Monday, November 14, 2011

Cass McCombs - Humor Risk

Cass McCombs does things his way: if he feels like abstaining from the circus of the music media cycle then he will; if he wants to write a screenplay awash with semi-prophetic rant (think Jodorowsky’s Holy Mountain – an excerpt is available on his absurdly clunky website) then he will; if he feels like releasing two collections of unobtrusively original songs written in his comfortingly familiar yet bizarrely idiosyncratic style within the space of six months, then he damn well will.

Taking its name from a Marx Brothers’ film, Humor Risk has been touted as the sunnier counterpart to the claustrophobic Wit’s End released back in April. Though it’d be a stretch to call it optimistic, first single ‘Robin Egg Blue’ is easily the most upbeat track McCombs has written since ‘Dream Come True Girl’ from fourth album Catacombs, a levity perhaps stemming from a letting go of former melancholy, with McCombs admitting “what’s done is done”. Unlike the uncanny stasis towards which Wit’s End groped its way, most songs here possess some measure of energy and groove, whether it be the grunge of ‘Love Thine Enemy’, the supple warmth of ‘The Living Word’ or the mid-tempo rock of highlight ‘The Same Thing’.

But McCombs seems incapable of ignoring inner darkness completely.

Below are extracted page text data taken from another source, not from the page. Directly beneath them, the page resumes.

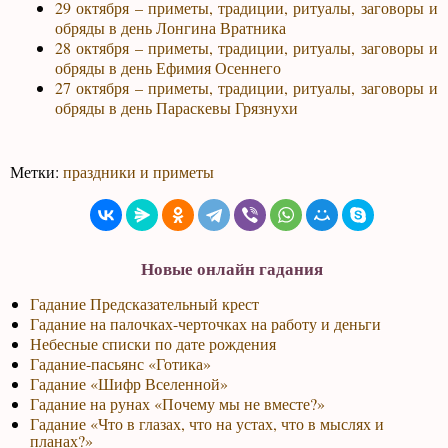
29 октября – приметы, традиции, ритуалы, заговоры и
обряды в день Лонгина Вратника
28 октября – приметы, традиции, ритуалы, заговоры и
обряды в день Ефимия Осеннего
27 октября – приметы, традиции, ритуалы, заговоры и
обряды в день Параскевы Грязнухи
Метки:
праздники и приметы
Новые онлайн гадания
Гадание Предсказательный крест
Гадание на палочках-черточках на работу и деньги
Небесные списки по дате рождения
Гадание-пасьянс «Готика»
Гадание «Шифр Вселенной»
Гадание на рунах «Почему мы не вместе?»
Гадание «Что в глазах, что на устах, что в мыслях и
планах?»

Straddling the album’s mid-point, ‘To Every Man His Chimera’ provides the doom-laden rock on which the other songs pivot, McCombs crying with a strangled yelp “it’s you again”, as though catching sight of his own steel-eyed doppelganger in the mirror. It’s the exception however, ‘Mariah (Sketch)’ closing the record with a tender, lo-fi beauty.

If most pop music is Rice Bubbles, then Cass McCombs writes musical quinoa.